Sort of.
I may be misunderstanding the question.
If you take a random orthogonal projection, then distances will be preserved
within a reasonably small epsilon to reasonably high probability.
Mathematically, if you take a random matrix \Omega which is tall and skinny
and do a QR decomposition:
QR = \Omega
Then Q is tall and skinny and Q^T projects vectors into a much lower
dimensional space.
If you take vectors x and y, then
|x - y| \approx |Q' x - Q'y|
or, more precisely, we have, with high probability,
|x - y| - \epsilon \le |Q' x - Q'y| \le |x - y| + \epsilon
This is very close to what you were saying, I think.
On Thu, Oct 20, 2011 at 4:07 PM, Lance Norskog <[email protected]> wrote:
> Does this all translate to doing high-dimensional distance with random
> projection?

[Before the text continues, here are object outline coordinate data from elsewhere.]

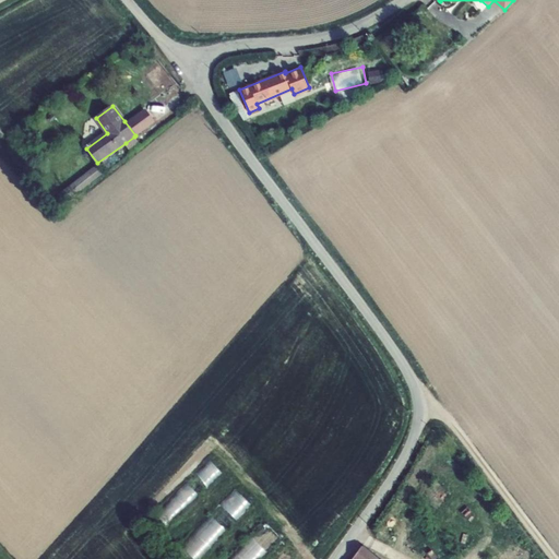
[(140,143),(134,137),(126,143),(131,150),(140,143)]
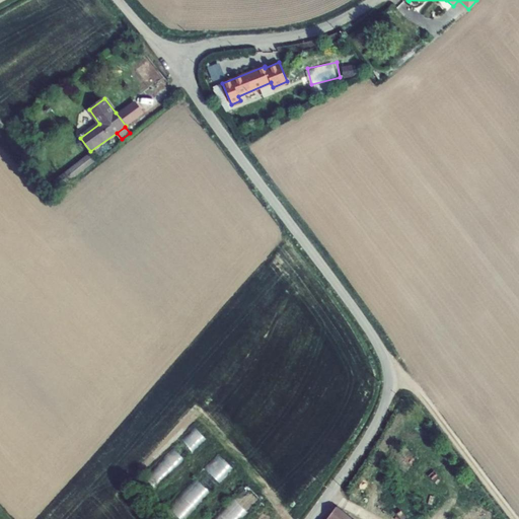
[(194,451),(208,438),(198,427),(183,439),(194,451)]
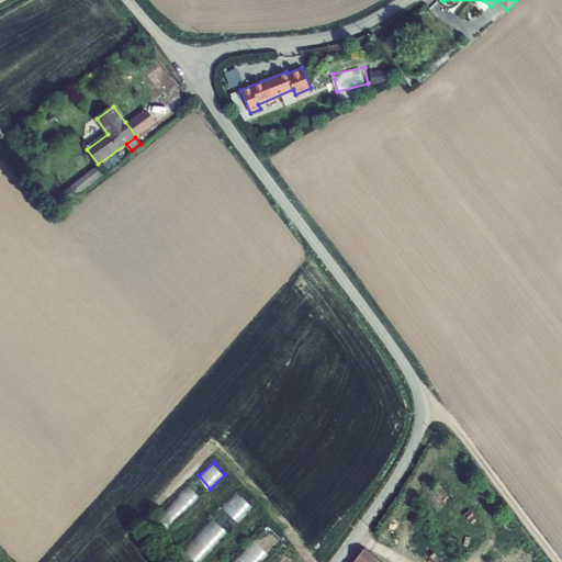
[(158,520),(170,531),(202,496),(189,485),(158,520)]
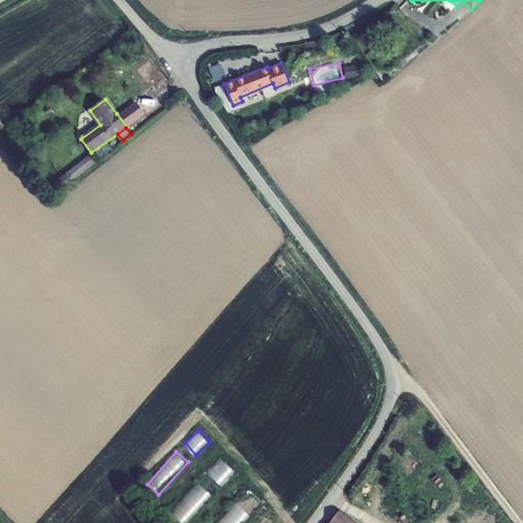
[(222,458),(208,472),(224,486),(237,471),(222,458)]
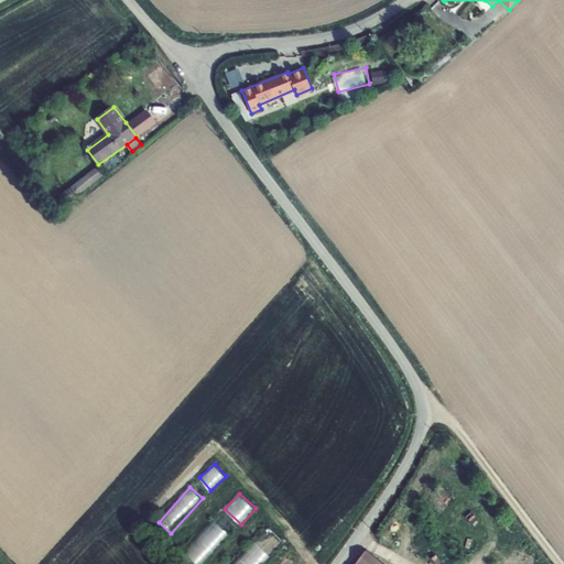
[(184,550),(197,563),(199,563),(230,535),(216,520),(184,550)]
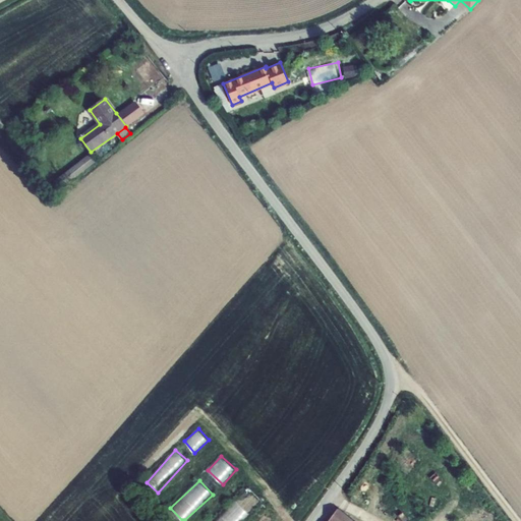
[(243,520),(264,502),(250,487),(217,520),(243,520)]
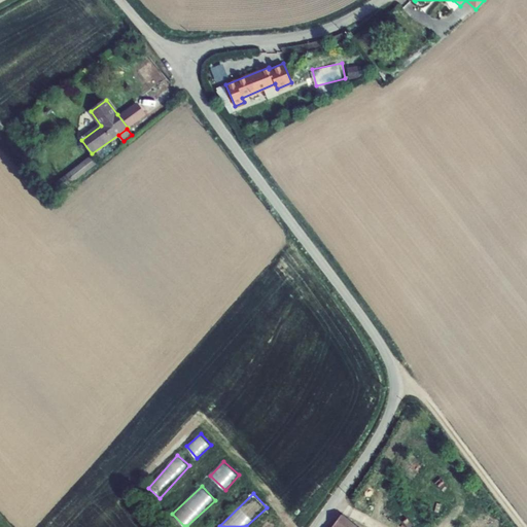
[(331,526),(355,526),(342,515),(331,526)]
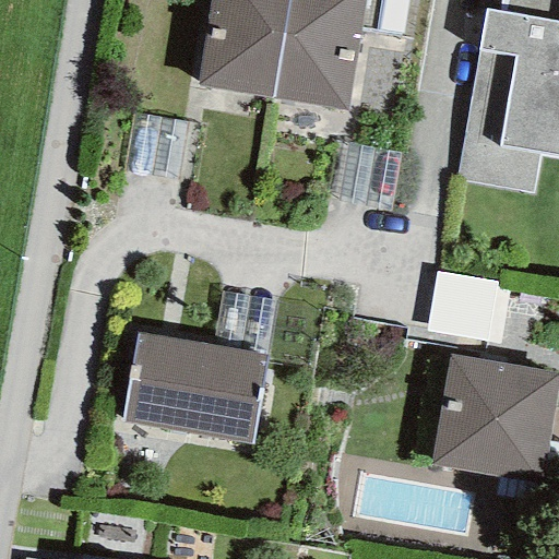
[(271,100),(287,0),(207,0),(193,87),(271,100)]
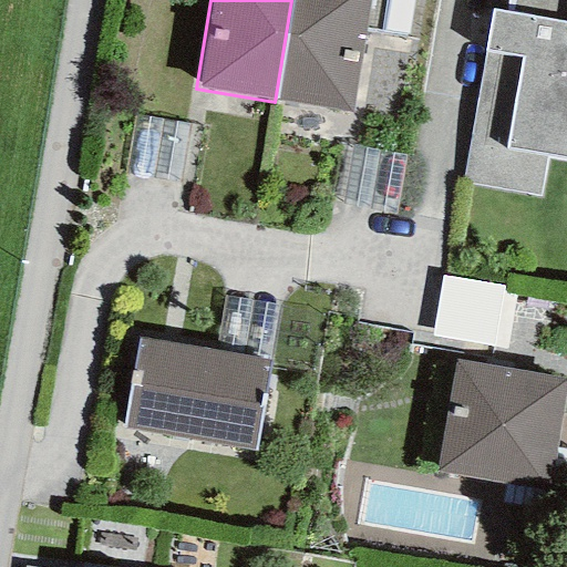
[(291,0),(275,102),(350,114),(369,0),(291,0)]
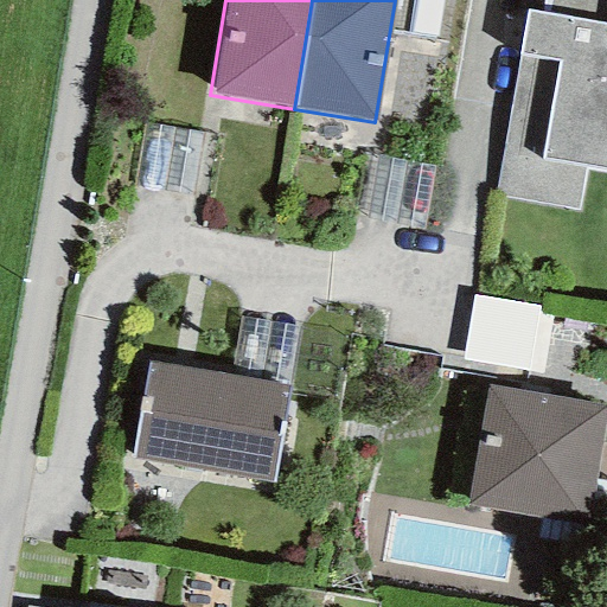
[(528,10),(494,196),(576,211),(585,168),(606,171),(606,0),(542,0),(540,13),(528,10)]
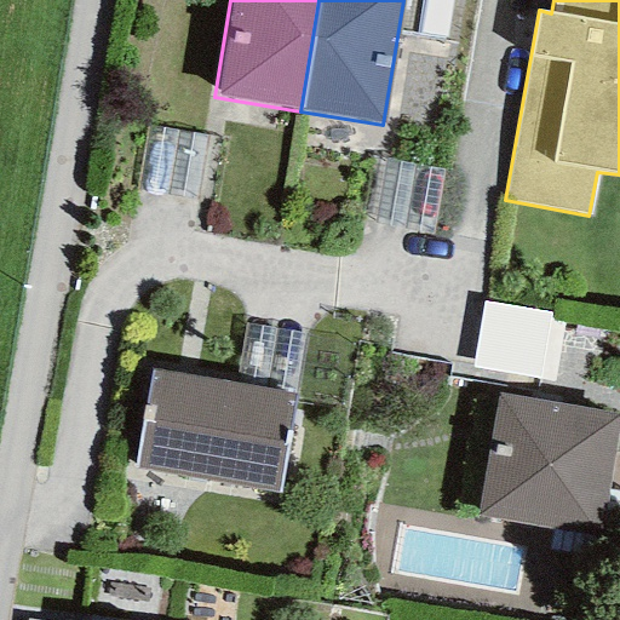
[(549,313),(482,302),(471,368),(551,383),(563,321),(547,320),(549,313)]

Project each vector to one dimension and subtract? This sounds
> like a really useful distance measure.
>
> On Wed, Oct 19, 2011 at 7:32 PM, Ted Dunning <[email protected]>
> wrote:
>
> > The distribution of the dot product of two randomly chosen, uniformly
> > distributed unit vectors is roughly normally distributed with a standard
> > deviation that declines with increasing dimension roughly with your
> > observed
> > sqrt scaling factor.
> >
> > In fact, it is just this scaling property that makes the stochastic SVD
> > work
> > with high probability of high accuracy. The general property that random
> > unit vectors are nearly orthogonal is called "quasi-orthogonality"
> >
> > On Wed, Oct 19, 2011 at 4:32 PM, Sean Owen <[email protected]> wrote:
> >
> > > Right, that's not quite the issue. It's that some comparisons are made
> > > in 2-space, some in 10-space, etc. It would be nice to have some idea
> > > that a distance is 2-space is "about as meaningfully far" as some
> > > other distance in 10-space. I'm trying to find the order of that
> > > correcting factor and it seems to be sqrt(n). Within 2- or 10-space
> > > indeed those distances aren't randomly distributed... but would they
> > > be so differently distributed as to change this factor? Gut says no,
> > > but I have no more justification than that.
> > >
> > > On Wed, Oct 19, 2011 at 10:15 PM, Ted Dunning <[email protected]>
> > > wrote:
> > > > None of this actually applies because real data are not uniformly
> > > > distributed (not even close). Do the sampling on your own data and
> > pick
> > > a
> > > > good guess from that.
> > > >
> > > > On Wed, Oct 19, 2011 at 11:40 AM, Sean Owen <[email protected]>
> wrote:
> > > >
> > > >> Ah, I'm looking for the distance between points within, rather than
> > > >> on, the hypercube. (Think of it as random rating vectors, in the
> range
> > > >> 0..1, across all movies. They're not binary ratings but ratings from
> 0
> > > >> to 1.)
> > > >>
> > > >> On Wed, Oct 19, 2011 at 6:30 PM, Justin Cranshaw <
> [email protected]>
> > > >> wrote:
> > > >> > I think the analytic answer should be sqrt(n/2).
> > > >> >
> > > >> > So let's suppose X and Y are random points in the n dimensional
> > > hypercube
> > > >> {0,1}^n. Let Z_i be an indicator variable that is 1 if X_i != Y_i
> and
> > 0
> > > >> otherwise. Then d(X,Y)^2 =sum (X_i - Y_i)^2 = sum( Z_i). Then the
> > > expected
> > > >> squared distance is E d(X,Y)^2 = sum( E Z_i) = sum( Pr[ X_i != Y_i])
> =
> > > n/2.
> > > >> >
> > > >> >
> > > >>
> > > >
> > >
> >
>
>
>
> --
> Lance Norskog
> [email protected]
>